飲酒喫煙の年齢 18歳解禁は理解を得られない

The Yomiuri Shimbun
Drinking, smoking ban should stay when age of majority is lowered to 18
飲酒喫煙の年齢 18歳解禁は理解を得られない

Reducing the age of majority would affect various fields. It is essential to look into the advisability of meticulously revising relevant laws one by one.

The Liberal Democratic Party has put together recommendations to lower the age of majority set at 20 under the Civil Code to 18. The ruling party will report the recommendations to the government by the end of this month.

The move is in response to the enactment of the revised Public Offices Election Law under which the voting age has been lowered to 18. The age for exercising the right to vote should correspond to the age of eligibility for other rights and the obligation to take responsibility under the Civil Code.

If the age of majority is lowered to 18, it will become possible to take out loans and enter other commercial contracts without parental approval. Efforts must be made to promote consumer education at school and with other programs to prevent young people from falling victim to illegal business practices.

The LDP has postponed a decision on whether to lower the legal age for drinking and smoking.

Initially, the party tried to come up with a proposal to permit drinking and smoking from the age of 18 but kicked the plan down the road in the face of opposition from within the party and the medical world. The postponement is quite natural.

If smoking starts early in adolescence, it increases the risk of lung cancer and heart disease, according to the Health, Labor and Welfare Ministry.

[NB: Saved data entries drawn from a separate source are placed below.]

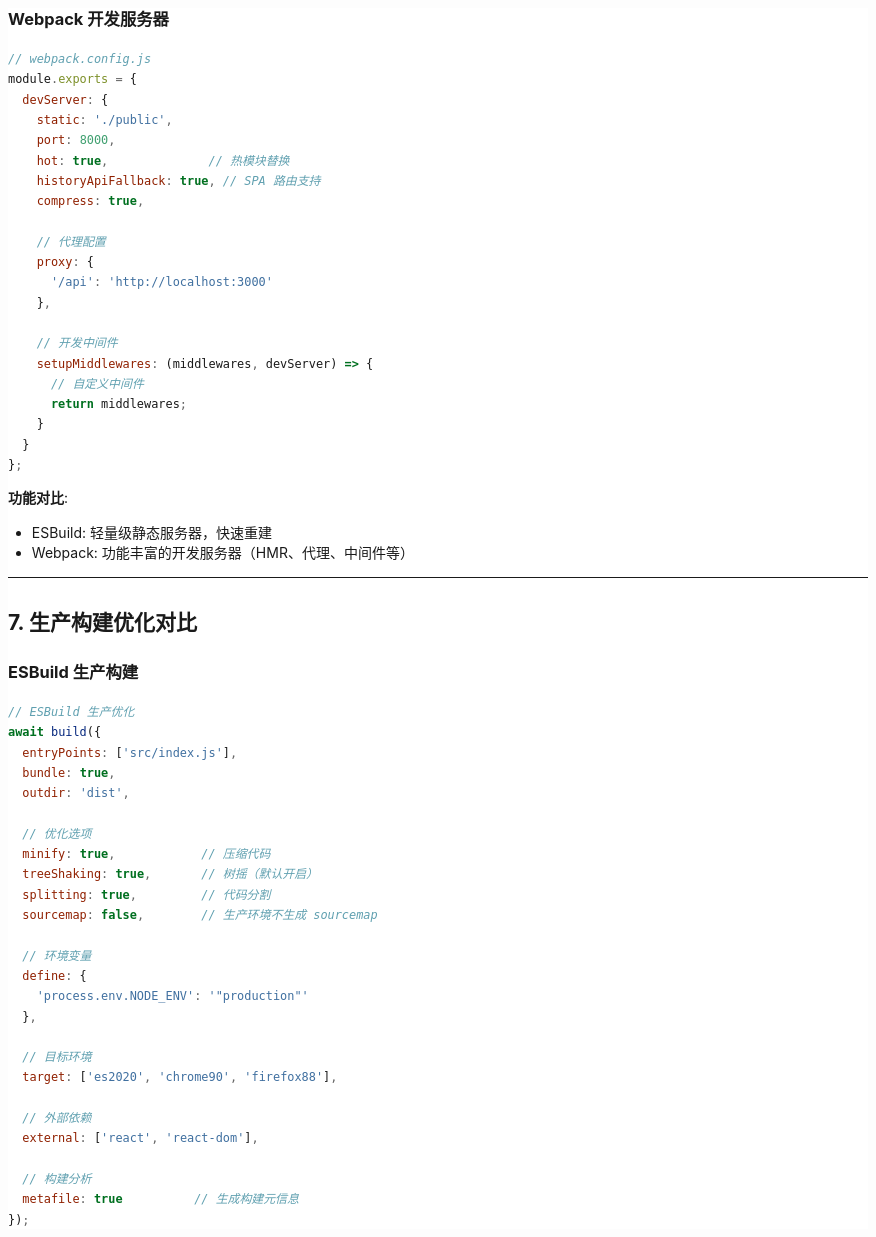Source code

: ### Webpack 开发服务器

```javascript
// webpack.config.js
module.exports = {
  devServer: {
    static: './public',
    port: 8000,
    hot: true,              // 热模块替换
    historyApiFallback: true, // SPA 路由支持
    compress: true,
    
    // 代理配置
    proxy: {
      '/api': 'http://localhost:3000'
    },
    
    // 开发中间件
    setupMiddlewares: (middlewares, devServer) => {
      // 自定义中间件
      return middlewares;
    }
  }
};
```

**功能对比**:
- ESBuild: 轻量级静态服务器，快速重建
- Webpack: 功能丰富的开发服务器（HMR、代理、中间件等）

---

## 7. 生产构建优化对比

### ESBuild 生产构建

```javascript
// ESBuild 生产优化
await build({
  entryPoints: ['src/index.js'],
  bundle: true,
  outdir: 'dist',
  
  // 优化选项
  minify: true,            // 压缩代码
  treeShaking: true,       // 树摇（默认开启）
  splitting: true,         // 代码分割
  sourcemap: false,        // 生产环境不生成 sourcemap
  
  // 环境变量
  define: {
    'process.env.NODE_ENV': '"production"'
  },
  
  // 目标环境
  target: ['es2020', 'chrome90', 'firefox88'],
  
  // 外部依赖
  external: ['react', 'react-dom'],
  
  // 构建分析
  metafile: true          // 生成构建元信息
});
```
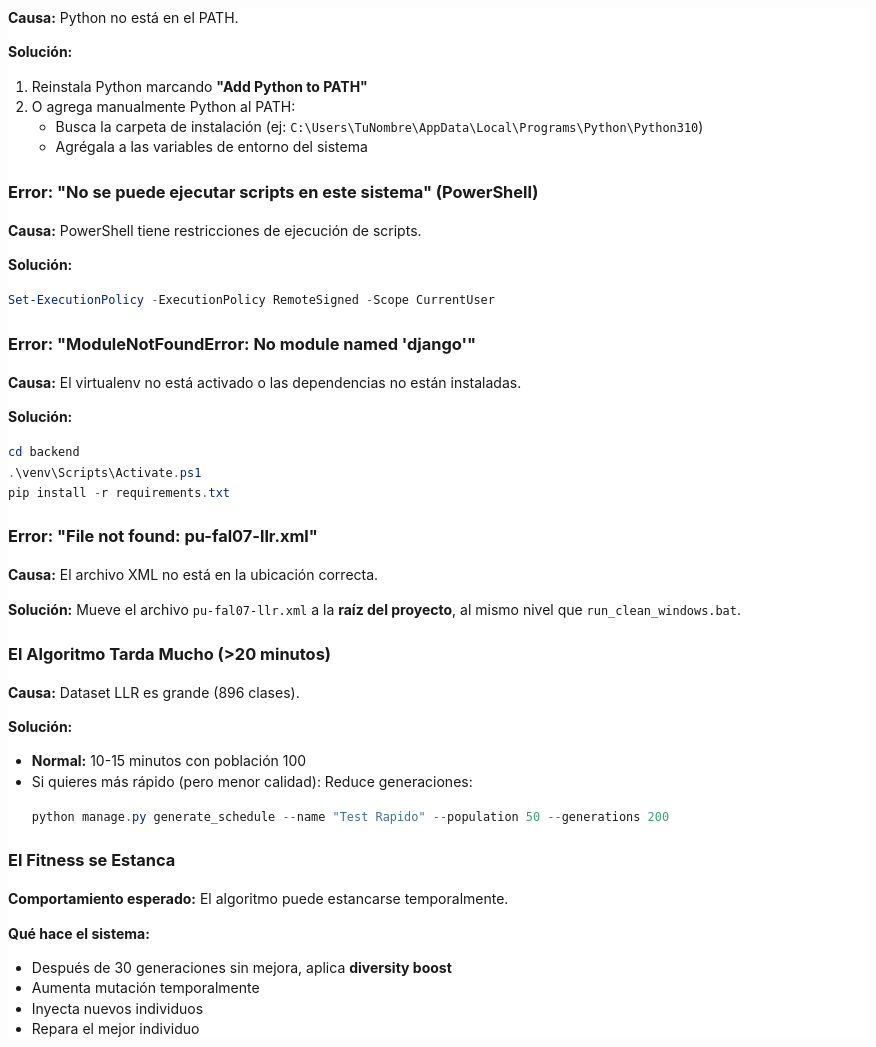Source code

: **Causa:** Python no está en el PATH.

**Solución:**
1. Reinstala Python marcando **"Add Python to PATH"**
2. O agrega manualmente Python al PATH:
   - Busca la carpeta de instalación (ej: `C:\Users\TuNombre\AppData\Local\Programs\Python\Python310`)
   - Agrégala a las variables de entorno del sistema

### Error: "No se puede ejecutar scripts en este sistema" (PowerShell)

**Causa:** PowerShell tiene restricciones de ejecución de scripts.

**Solución:**
```powershell
Set-ExecutionPolicy -ExecutionPolicy RemoteSigned -Scope CurrentUser
```

### Error: "ModuleNotFoundError: No module named 'django'"

**Causa:** El virtualenv no está activado o las dependencias no están instaladas.

**Solución:**
```powershell
cd backend
.\venv\Scripts\Activate.ps1
pip install -r requirements.txt
```

### Error: "File not found: pu-fal07-llr.xml"

**Causa:** El archivo XML no está en la ubicación correcta.

**Solución:**
Mueve el archivo `pu-fal07-llr.xml` a la **raíz del proyecto**, al mismo nivel que `run_clean_windows.bat`.

### El Algoritmo Tarda Mucho (>20 minutos)

**Causa:** Dataset LLR es grande (896 clases).

**Solución:**
- **Normal:** 10-15 minutos con población 100
- Si quieres más rápido (pero menor calidad): Reduce generaciones:
  ```powershell
  python manage.py generate_schedule --name "Test Rapido" --population 50 --generations 200
  ```

### El Fitness se Estanca

**Comportamiento esperado:** El algoritmo puede estancarse temporalmente.

**Qué hace el sistema:**
- Después de 30 generaciones sin mejora, aplica **diversity boost**
- Aumenta mutación temporalmente
- Inyecta nuevos individuos
- Repara el mejor individuo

The Japan Medical Association warns that habitual smoking by those aged less than 20 adversely affects brain growth and leads to early onset of dementia and other diseases.

Adverse health impacts

Furthermore, the younger one starts drinking, the higher the risk of suffering from alcoholism, according to experts.

Considering the possible adverse health effects, lowering the age for permitting smoking and drinking will never obtain social understanding.

How to rein in social welfare spending amid dire fiscal straits is a huge challenge. From this point of view, too, no policy change that would entail an increase in medical spending should be made.

Drinking and smoking can also lead to juvenile delinquency. Moreover, student guidance at high school would become confused if students aged 18, who are allowed to drink and smoke, and those aged 17 attended the same school. Lowering the legal age for drinking and smoking would also make it more difficult for schools to give guidance to students under school rules that ban such behavior.

Concerning the minimum age for application of the Juvenile Law, the LDP has proposed lowering it from “less than 20” to “less than 18.”

To encourage rehabilitation for those aged 18 and 19 who will be excluded from the application of the Juvenile Law if the age of application is lowered, the party has called for implementing such probational measures as provided for by the Juvenile Law by prioritizing correctional education over punishment. This recommendation is reasonable.

Sending teenage violators to reformatories where correctional education is provided or placing them on probation to give them chances for rehabilitation in society is greatly helpful in preventing juvenile recidivism. If the age for application of the Juvenile Law is lowered to “less than 18,” it will be necessary to deepen discussions about when to apply probational measures to those aged 18 and 19.